You know the chaos that can immediately follow an accident: Four-wheel drivers or property owners claim an incident was all the trucker’s fault and want to sue somebody, the trucker says he did nothing wrong and wants to protect his career, law enforcement tries to make sense of it all, and the insurance and trucking companies fight dirty over every penny possible. It can get ugly fast.
Such nightmare scenarios are why dash cameras (“cams”) are a dream come true for many fleet managers and drivers. From preventative coaching to resolving accident claims, there are many benefits to forward-facing and driver-facing recording devices. With that said, driver-facing dash cams add an element of controversy to the equation, so it’s important to thoroughly understand how dash cams work and why they’re becoming increasingly popular among fleet managers, trucking companies, and even many drivers.
How Do They Work?
Video systems installed in trucks and other commercial vehicles integrate with various safety systems to monitor and record driving. Safety irregularities or alerts such as lane departure warnings or rapid decelerations prompt the video system to save the video feed from a few seconds before to a few seconds after the incident. Companies adamantly promise that apart from those few seconds, no other part of the video stream is saved, thus protecting the privacy of drivers.
What Are the Benefits?
For businesses, dash cams can save bundles of cash. For starters, drivers – like employees in any job – simply elevate their performance when they know they are under observation, leading to fewer costly accidents. Second, with captured video of incidents, managers can better coach drivers to become more safe and efficient. Finally, video footage can help companies know when to settle a claim quickly, pursue damages, and exonerate and retain drivers.

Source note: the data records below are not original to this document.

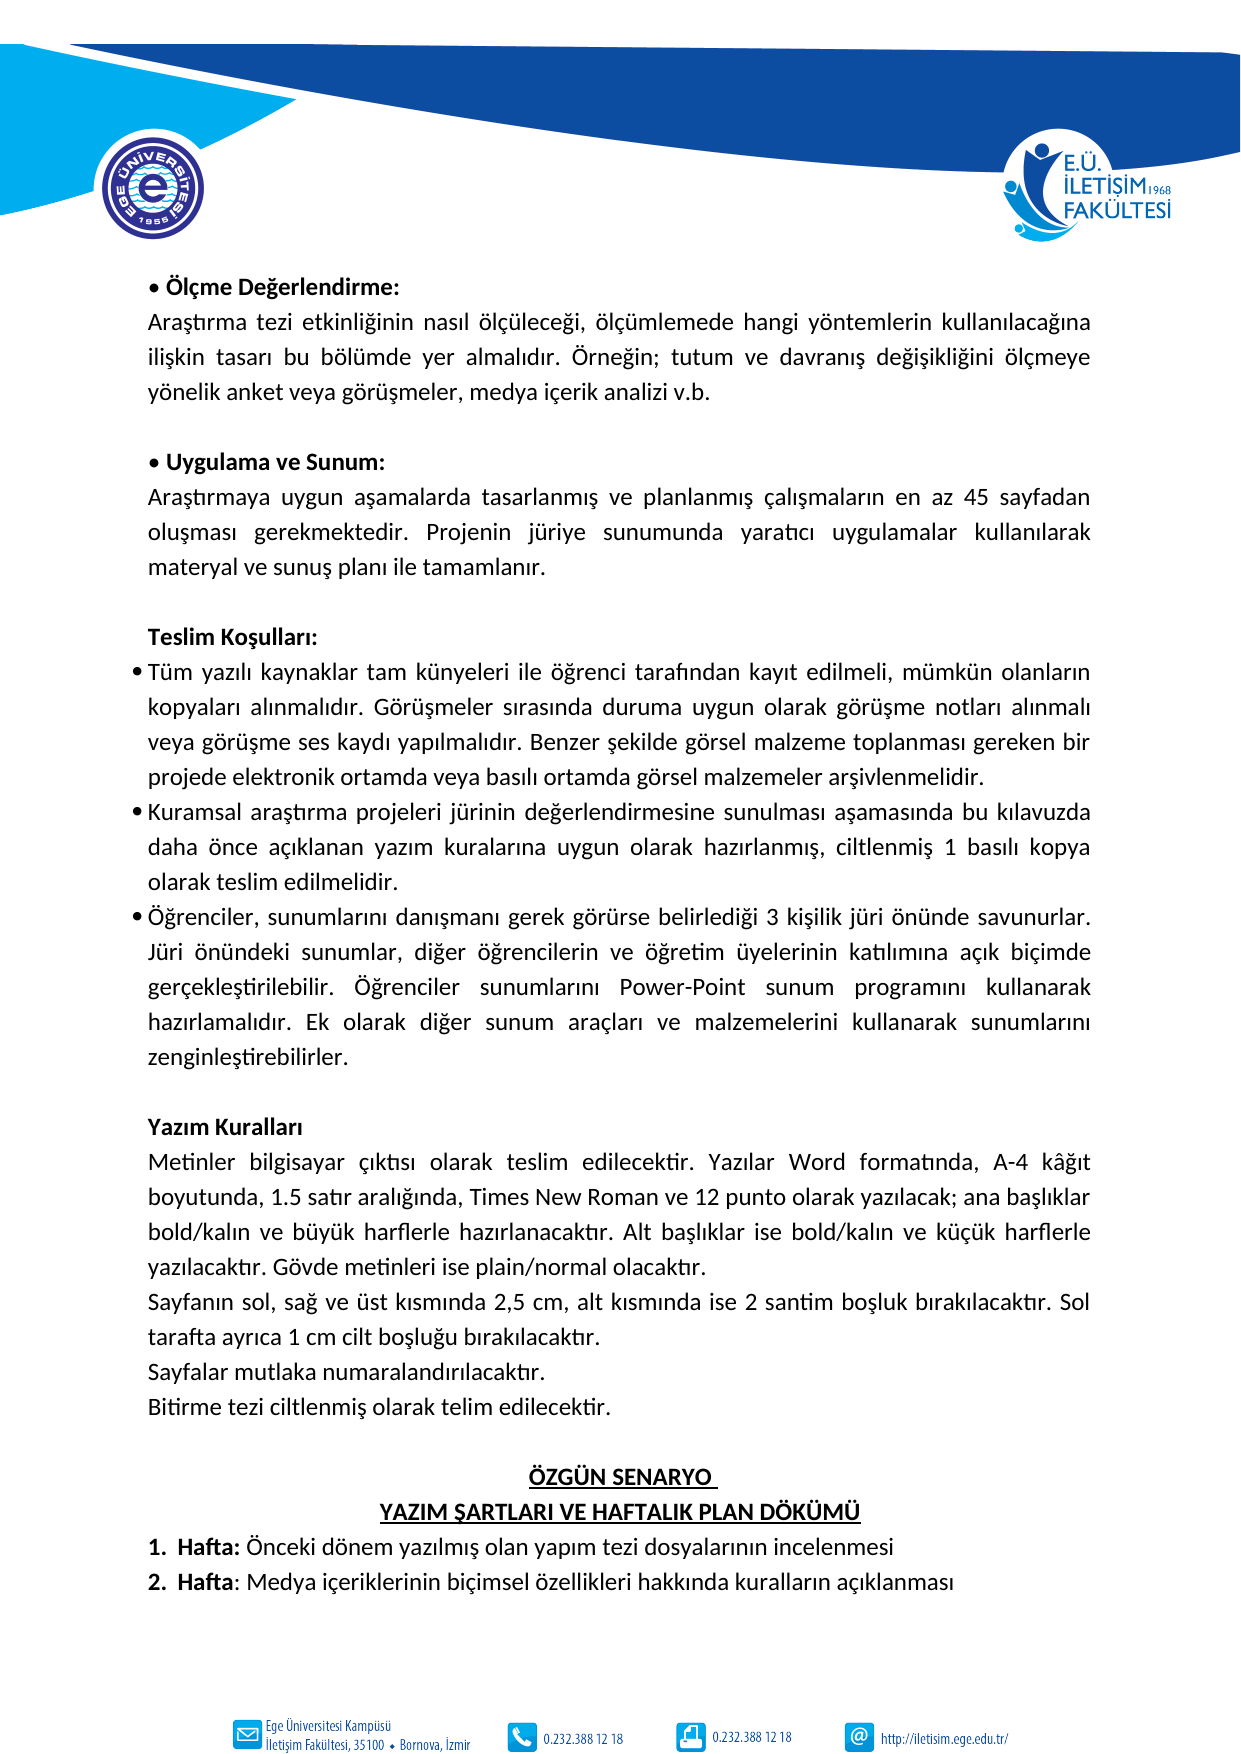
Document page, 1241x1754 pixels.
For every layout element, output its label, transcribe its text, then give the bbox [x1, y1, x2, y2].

text Sayfalar mutlaka numaralandırılacaktır. [148, 1356, 1092, 1387]
list YAZIM ŞARTLARI VE HAFTALIK PLAN DÖKÜMÜ [148, 1496, 1092, 1527]
list Tüm yazılı kaynaklar tam künyeleri ile öğrenci tarafından kayıt edilmeli, mümkün olanların kopyaları alınmalıdır. Görüşmeler sırasında duruma uygun olarak görüşme notları alınmalı veya görüşme ses kaydı yapılmalıdır. Benzer şekilde görsel malzeme toplanması gereken bir projede elektronik ortamda veya basılı ortamda görsel malzemeler arşivlenmelidir. [133, 656, 1092, 792]
text • Ölçme Değerlendirme: [148, 271, 1092, 302]
list Hafta: Medya içeriklerinin biçimsel özellikleri hakkında kuralların açıklanması [148, 1566, 1092, 1597]
text Metinler bilgisayar çıktısı olarak teslim edilecektir. Yazılar Word formatında, A-4 kâğıt boyutunda, 1.5 satır aralığında, Times New Roman ve 12 punto olarak yazılacak; ana başlıklar bold/kalın ve büyük harflerle hazırlanacaktır. Alt başlıklar ise bold/kalın ve küçük harflerle yazılacaktır. Gövde metinleri ise plain/normal olacaktır. [148, 1146, 1092, 1282]
text • Uygulama ve Sunum: [148, 446, 1092, 477]
text Sayfanın sol, sağ ve üst kısmında 2,5 cm, alt kısmında ise 2 santim boşluk bırakılacaktır. Sol tarafta ayrıca 1 cm cilt boşluğu bırakılacaktır. [148, 1286, 1092, 1352]
text Bitirme tezi ciltlenmiş olarak telim edilecektir. [148, 1391, 1092, 1422]
picture [0, 44, 1241, 1754]
list Hafta: Önceki dönem yazılmış olan yapım tezi dosyalarının incelenmesi [148, 1531, 1092, 1562]
list Öğrenciler, sunumlarını danışmanı gerek görürse belirlediği 3 kişilik jüri önünde savunurlar. Jüri önündeki sunumlar, diğer öğrencilerin ve öğretim üyelerinin katılımına açık biçimde gerçekleştirilebilir. Öğrenciler sunumlarını Power-Point sunum programını kullanarak hazırlamalıdır. Ek olarak diğer sunum araçları ve malzemelerini kullanarak sunumlarını zenginleştirebilirler. [133, 901, 1092, 1072]
text Araştırmaya uygun aşamalarda tasarlanmış ve planlanmış çalışmaların en az 45 sayfadan oluşması gerekmektedir. Projenin jüriye sunumunda yaratıcı uygulamalar kullanılarak materyal ve sunuş planı ile tamamlanır. [148, 481, 1092, 582]
text Araştırma tezi etkinliğinin nasıl ölçüleceği, ölçümlemede hangi yöntemlerin kullanılacağına ilişkin tasarı bu bölümde yer almalıdır. Örneğin; tutum ve davranış değişikliğini ölçmeye yönelik anket veya görüşmeler, medya içerik analizi v.b. [148, 306, 1092, 407]
list ÖZGÜN SENARYO [148, 1461, 1092, 1492]
text Yazım Kuralları [148, 1111, 1092, 1142]
text Teslim Koşulları: [148, 621, 1092, 652]
list Kuramsal araştırma projeleri jürinin değerlendirmesine sunulması aşamasında bu kılavuzda daha önce açıklanan yazım kuralarına uygun olarak hazırlanmış, ciltlenmiş 1 basılı kopya olarak teslim edilmelidir. [133, 796, 1092, 897]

For truckers, dash cams can not only boost safety by encouraging improved driving, but can also protect truckers’ livelihoods. Captured video may provide evidence that proves innocence, preserves driving records, and ensures job security when accidents are not the fault of drivers. You can think of dash cams as a combination between game-film watched by athletes to improve performance and black boxes on airplanes that preserve flight history for investigations.
So What Now?
It’s important to keep in mind that many truckers are incredibly wary of cameras pointed at the driver’s seat; we’ve also written a blogpost detailing those concerns. Yet despite privacy concerns, hundreds of thousands of trucks have already been equipped with forward-facing and driver-facing dash cams and it would be no surprise if they soon become mandatory in all commercial vehicles.
If dash cams are inevitable, it will be essential for companies to have open and honest conversations about the undeniable benefits – and understandable concerns – that recording devices bring. Roll-outs that are incremental, collaborative, and intentional will be the best way to keep managers and drivers engaged, informed, and on-board with the benefits of dash cams.